■ ASSIGNED TASK
The response must consist of each line in the listing that has the word "données" in it.

■ GIVEN RECORDS
------------------------------
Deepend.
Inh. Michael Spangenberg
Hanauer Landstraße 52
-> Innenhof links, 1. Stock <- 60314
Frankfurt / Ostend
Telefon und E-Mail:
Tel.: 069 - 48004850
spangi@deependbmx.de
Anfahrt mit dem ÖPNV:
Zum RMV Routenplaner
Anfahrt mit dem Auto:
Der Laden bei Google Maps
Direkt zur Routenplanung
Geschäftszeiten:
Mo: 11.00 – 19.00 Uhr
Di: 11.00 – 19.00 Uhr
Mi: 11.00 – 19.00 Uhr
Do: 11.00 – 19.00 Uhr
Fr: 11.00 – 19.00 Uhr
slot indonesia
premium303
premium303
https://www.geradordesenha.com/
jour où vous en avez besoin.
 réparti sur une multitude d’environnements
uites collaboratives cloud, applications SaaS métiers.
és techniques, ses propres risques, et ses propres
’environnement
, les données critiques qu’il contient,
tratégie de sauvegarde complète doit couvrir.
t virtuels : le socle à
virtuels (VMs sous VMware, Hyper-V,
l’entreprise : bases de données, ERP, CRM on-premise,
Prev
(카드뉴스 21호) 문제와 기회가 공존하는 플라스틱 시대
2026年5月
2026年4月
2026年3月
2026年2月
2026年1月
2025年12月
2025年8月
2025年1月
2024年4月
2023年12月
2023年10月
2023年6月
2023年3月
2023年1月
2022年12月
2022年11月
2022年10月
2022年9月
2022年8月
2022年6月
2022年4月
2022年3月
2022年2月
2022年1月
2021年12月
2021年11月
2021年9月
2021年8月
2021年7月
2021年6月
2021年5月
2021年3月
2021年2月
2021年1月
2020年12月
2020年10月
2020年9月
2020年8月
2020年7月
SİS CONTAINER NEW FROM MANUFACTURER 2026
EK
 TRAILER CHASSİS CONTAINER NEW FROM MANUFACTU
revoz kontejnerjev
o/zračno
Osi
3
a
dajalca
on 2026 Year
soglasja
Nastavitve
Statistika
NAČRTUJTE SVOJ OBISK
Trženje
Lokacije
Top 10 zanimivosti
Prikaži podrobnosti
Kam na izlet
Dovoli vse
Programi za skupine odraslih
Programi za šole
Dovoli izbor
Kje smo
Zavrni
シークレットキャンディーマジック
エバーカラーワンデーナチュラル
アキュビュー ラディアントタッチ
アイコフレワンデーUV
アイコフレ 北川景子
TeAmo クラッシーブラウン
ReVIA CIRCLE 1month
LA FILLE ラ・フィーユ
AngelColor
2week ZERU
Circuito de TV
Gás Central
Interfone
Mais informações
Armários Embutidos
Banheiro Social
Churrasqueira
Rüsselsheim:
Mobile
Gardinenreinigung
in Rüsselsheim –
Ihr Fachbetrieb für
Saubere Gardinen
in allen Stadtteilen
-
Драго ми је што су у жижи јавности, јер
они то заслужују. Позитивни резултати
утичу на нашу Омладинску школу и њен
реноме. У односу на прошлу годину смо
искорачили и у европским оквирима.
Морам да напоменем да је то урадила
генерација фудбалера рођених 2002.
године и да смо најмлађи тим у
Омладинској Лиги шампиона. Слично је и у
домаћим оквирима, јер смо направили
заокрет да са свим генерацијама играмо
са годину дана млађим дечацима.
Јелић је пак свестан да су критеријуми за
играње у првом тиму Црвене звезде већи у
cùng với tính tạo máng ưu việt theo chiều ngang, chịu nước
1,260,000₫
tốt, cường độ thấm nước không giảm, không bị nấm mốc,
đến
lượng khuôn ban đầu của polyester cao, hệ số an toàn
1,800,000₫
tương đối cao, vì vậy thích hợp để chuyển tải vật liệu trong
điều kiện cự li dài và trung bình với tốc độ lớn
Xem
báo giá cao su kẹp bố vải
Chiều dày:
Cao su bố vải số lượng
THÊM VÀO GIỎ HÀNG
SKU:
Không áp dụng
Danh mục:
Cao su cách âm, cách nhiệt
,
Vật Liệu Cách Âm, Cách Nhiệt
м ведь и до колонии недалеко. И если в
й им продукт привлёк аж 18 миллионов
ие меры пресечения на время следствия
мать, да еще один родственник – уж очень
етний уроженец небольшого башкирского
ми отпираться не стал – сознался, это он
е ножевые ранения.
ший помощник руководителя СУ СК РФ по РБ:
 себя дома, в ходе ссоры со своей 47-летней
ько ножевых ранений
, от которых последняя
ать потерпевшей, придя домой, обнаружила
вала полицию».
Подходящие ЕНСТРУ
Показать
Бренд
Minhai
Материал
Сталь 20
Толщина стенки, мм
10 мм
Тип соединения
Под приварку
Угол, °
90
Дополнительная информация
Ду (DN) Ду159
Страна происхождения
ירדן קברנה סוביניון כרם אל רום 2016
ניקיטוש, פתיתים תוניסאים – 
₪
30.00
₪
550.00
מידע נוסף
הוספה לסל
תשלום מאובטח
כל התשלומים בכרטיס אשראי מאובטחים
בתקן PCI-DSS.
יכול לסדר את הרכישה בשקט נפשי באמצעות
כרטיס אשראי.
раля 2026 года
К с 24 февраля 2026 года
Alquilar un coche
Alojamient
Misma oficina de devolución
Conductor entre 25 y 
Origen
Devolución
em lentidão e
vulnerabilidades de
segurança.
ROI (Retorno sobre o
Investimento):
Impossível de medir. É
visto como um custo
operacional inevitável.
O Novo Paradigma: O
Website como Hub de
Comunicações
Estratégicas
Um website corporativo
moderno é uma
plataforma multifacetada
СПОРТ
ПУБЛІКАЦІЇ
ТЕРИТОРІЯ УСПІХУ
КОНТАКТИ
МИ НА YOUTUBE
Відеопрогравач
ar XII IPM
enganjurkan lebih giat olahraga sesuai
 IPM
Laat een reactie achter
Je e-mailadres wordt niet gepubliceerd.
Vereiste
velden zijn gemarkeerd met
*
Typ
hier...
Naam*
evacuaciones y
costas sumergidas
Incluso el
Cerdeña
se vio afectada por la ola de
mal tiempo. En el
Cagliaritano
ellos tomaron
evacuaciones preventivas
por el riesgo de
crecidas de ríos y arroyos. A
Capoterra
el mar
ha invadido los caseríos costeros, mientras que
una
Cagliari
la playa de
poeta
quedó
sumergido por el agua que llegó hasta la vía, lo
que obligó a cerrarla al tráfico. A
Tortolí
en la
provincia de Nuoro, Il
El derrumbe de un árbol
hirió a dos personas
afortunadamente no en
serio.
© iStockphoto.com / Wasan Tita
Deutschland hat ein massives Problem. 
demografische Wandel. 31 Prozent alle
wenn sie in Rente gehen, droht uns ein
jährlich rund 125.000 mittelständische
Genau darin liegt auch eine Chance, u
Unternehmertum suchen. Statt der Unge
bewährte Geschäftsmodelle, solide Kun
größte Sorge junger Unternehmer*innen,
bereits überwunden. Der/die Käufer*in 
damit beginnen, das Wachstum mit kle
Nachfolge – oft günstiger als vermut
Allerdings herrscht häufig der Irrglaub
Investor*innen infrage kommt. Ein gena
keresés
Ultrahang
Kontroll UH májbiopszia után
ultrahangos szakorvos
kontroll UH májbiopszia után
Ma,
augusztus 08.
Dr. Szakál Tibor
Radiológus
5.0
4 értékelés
------------------------------
■ RESPONSE AREA
, les données critiques qu’il contient,
l’entreprise : bases de données, ERP, CRM on-premise,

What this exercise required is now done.